Shapefile and GeoJSON are non-topological formats — they don't record the spatial relationships between adjacent polygons or intersecting polylines. Each polygon is just a list of coordinates; whether two polygons share an edge has to be detected.

Mapshaper detects topology on import by identifying coordinates that are exactly shared between features. This is what makes operations like simplification, dissolving and clipping work correctly: when two polygons share an edge, the shared path (or "arc") is stored once and edited once.

But coordinates that "should be" identical often aren't. Source datasets routinely contain misalignments (tiny gaps or overlaps between adjacent polygons) that defeat exact-match topology detection. The result is that what looks like a clean boundary turns into duplicated, slightly-offset arcs — and simplification, dissolving and clipping all start to misbehave.

Snapping

The simplest fix is to ask Mapshaper to snap nearby vertices together at import time.

In the command line, pass the snap flag to -i:

mapshaper countries.shp snap -dissolve CONTINENT -o continents.shp

In the web app, tick "snap vertices" in the import dialog (open the import options with the with advanced options checkbox).

By default, snapping uses an automatic threshold of about 0.0025× the average segment length, which is designed to catch misalignments caused by floating-point rounding.

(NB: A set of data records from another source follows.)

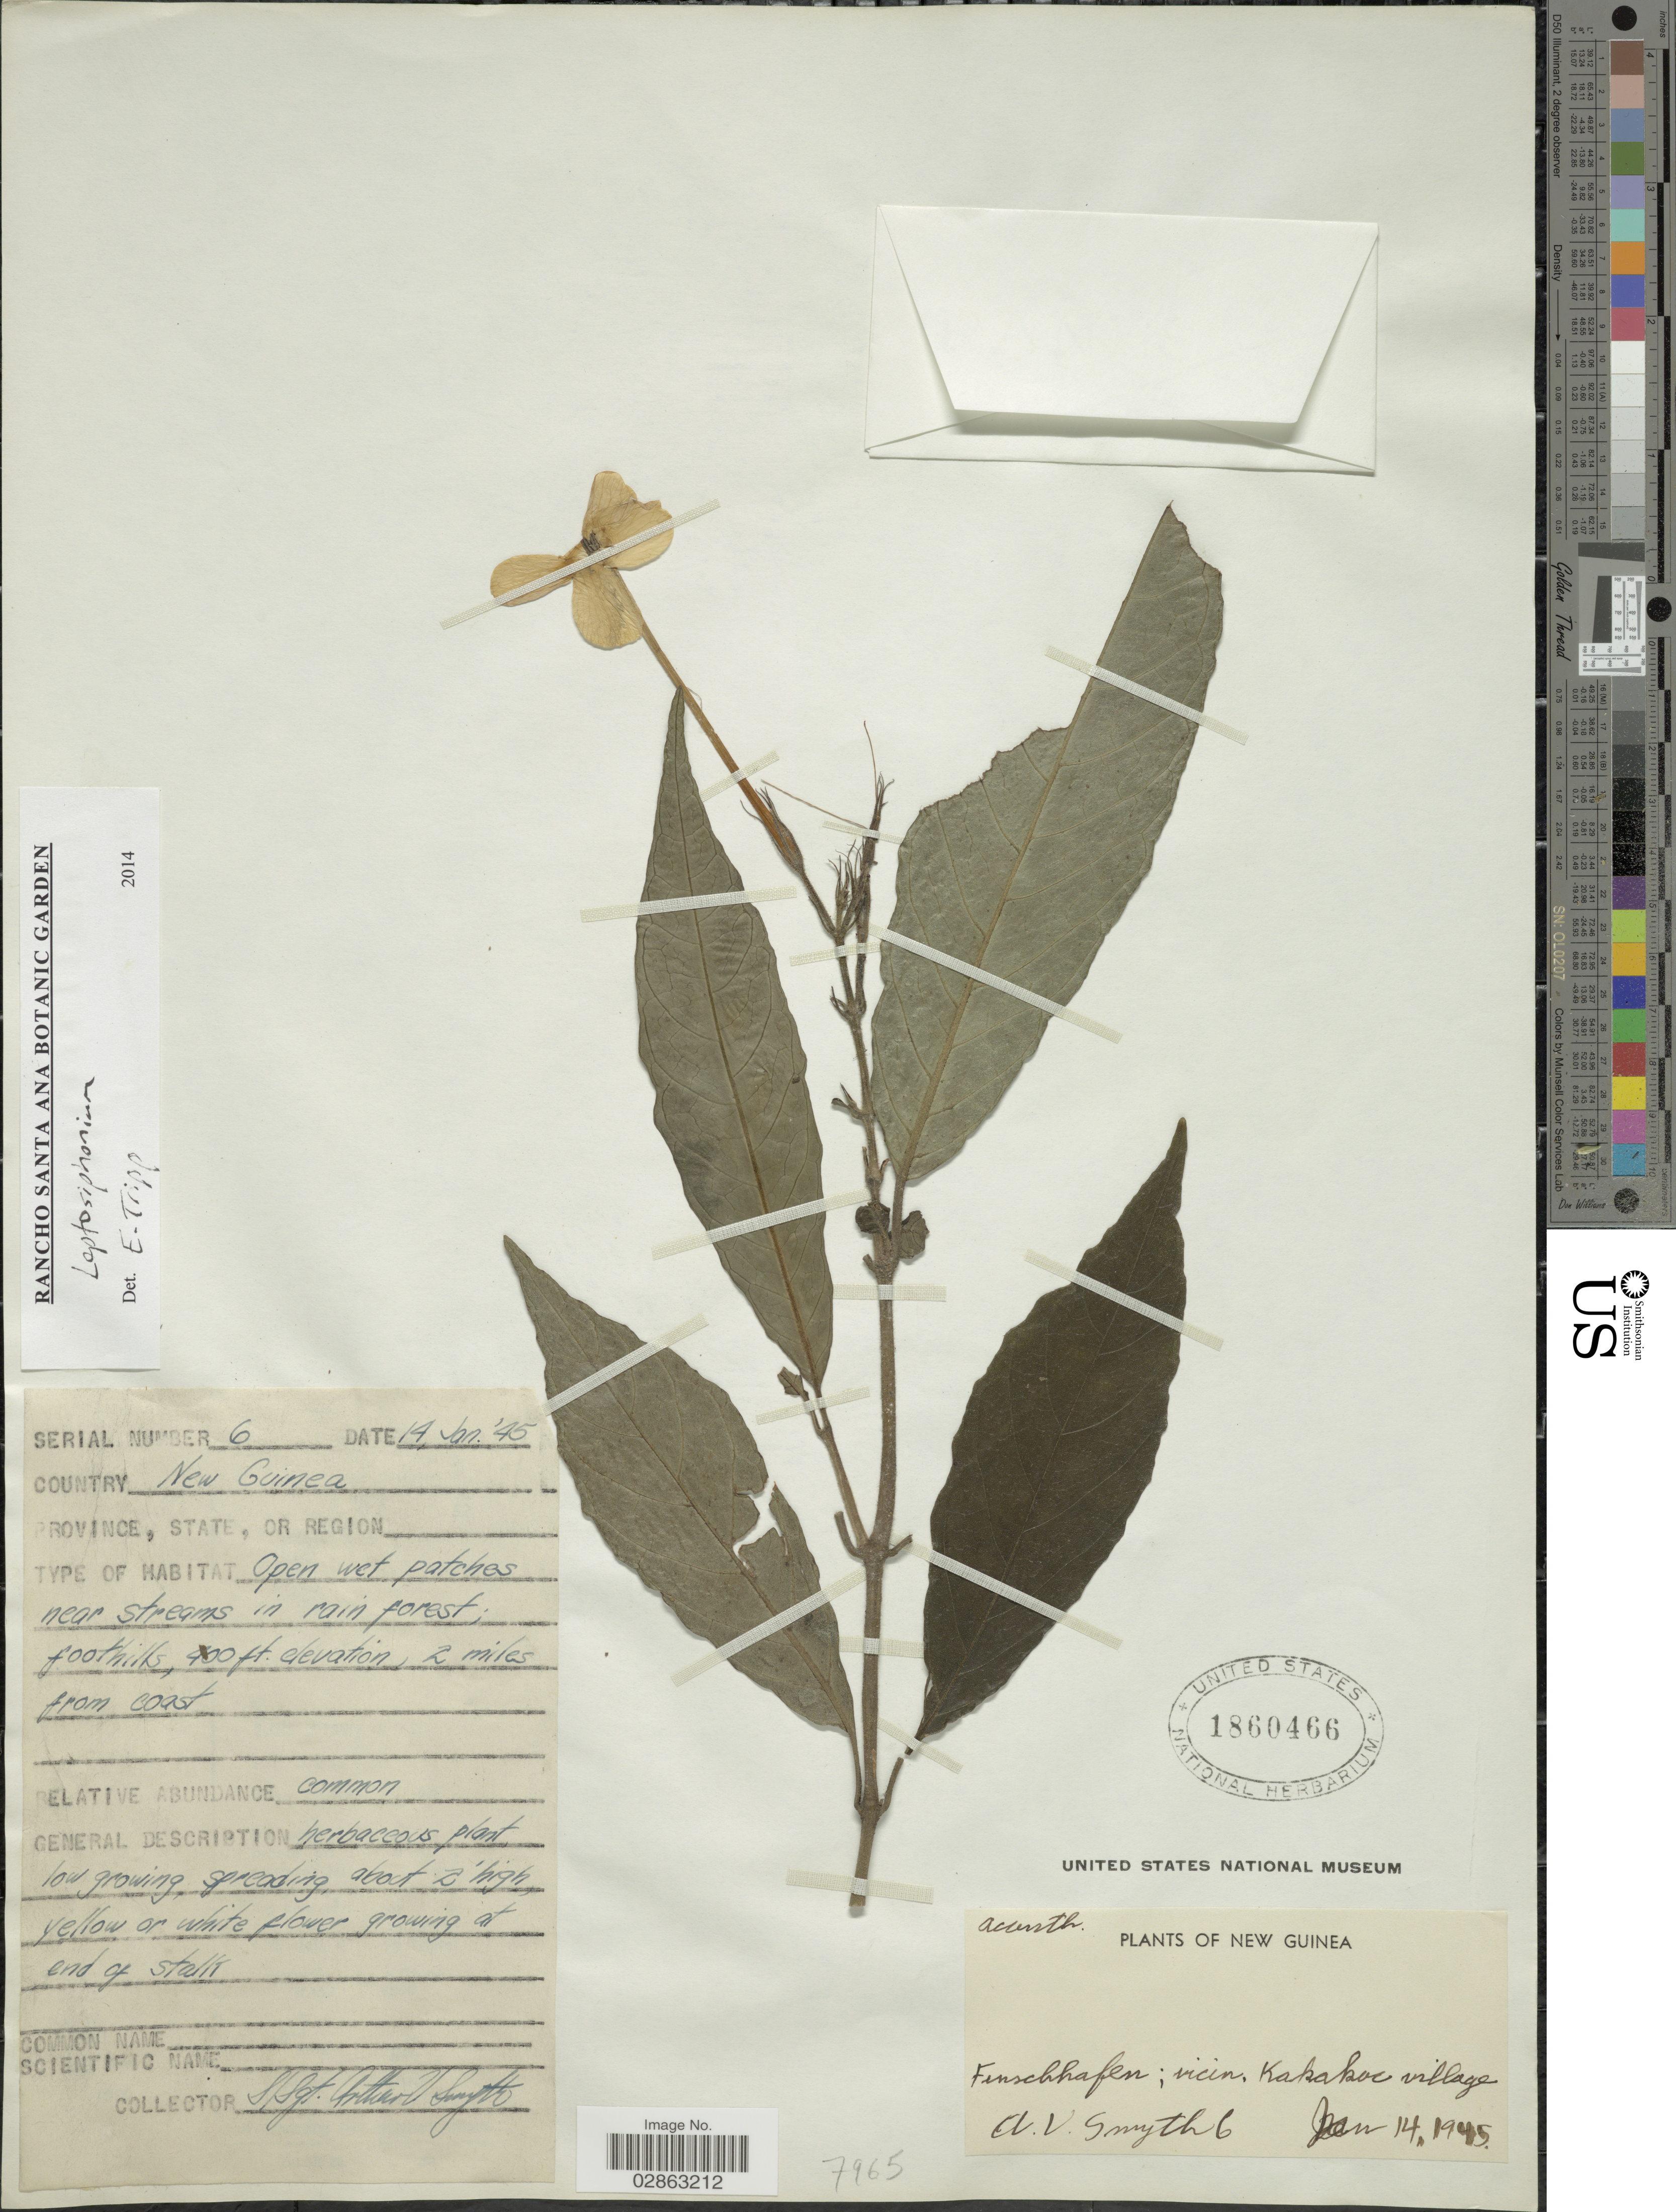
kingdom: Plantae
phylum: Tracheophyta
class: Magnoliopsida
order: Lamiales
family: Acanthaceae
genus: Leptosiphonium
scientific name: Leptosiphonium sp.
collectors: A. V. Smyth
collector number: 6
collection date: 1945-01-14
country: Papua New Guinea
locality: New Guinea. 2 miles from Coast. Fenschhafen; vicin. Kakakoc village.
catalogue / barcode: US 1860466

To set an explicit snapping distance, use snap-interval=:

mapshaper countries.shp snap-interval=0.0001 -o cleaned.shp

Cleaning

Snapping handles slightly offset pairs of vertices, but doesn't help much when adjacent polygons have small overlapping regions or gaps along their shared boundaries. The -clean command repairs these by recomputing the polygon mosaic and snapping geometry that's nearly identical:

mapshaper countries.shp -clean -o cleaned.shp

-clean accepts a gap-fill-area= option to control how aggressively gaps are filled, and a sliver-control= setting for handling sliver polygons. -dissolve runs an equivalent repair by default, so explicitly running -clean is mainly useful when you want clean output without dissolving anything.

In the web app, -clean runs from the Console the same way as on the CLI — the leading - is optional, e.g. just clean gap-fill-area=100.

Dissolving with topology repair

-dissolve repairs topology automatically. To skip the repair pass (faster, but only safe when you trust the input topology), pass no-repair — Mapshaper will then warn if it detects segment intersections in the input.

mapshaper counties.shp -dissolve STATE_FIPS -o states.shp

Detecting line intersections

The web app can highlight self-intersections in your data: open the Display panel and tick "detect line intersections". Intersections often indicate either a topology error in the source data or self-intersections introduced by simplification — the Repair button at the top-left of the map attempts to fix the latter.

On the command line, -clean and -dissolve both detect and fix intersections.

Notes on common sources of topology errors

A few patterns to watch out for:

  • .shp files exported from older GIS tools. Some pipelines round coordinates inconsistently between adjacent features, producing systematic misalignments. Importing with snap is usually enough.
  • Older versions of ArcGIS's dissolve tool have been observed to produce topology errors when dissolving a Shapefile that hasn't first been added to a Geodatabase. If you're starting from such output, run it through mapshaper input.shp -clean -o cleaned.shp to repair before further processing.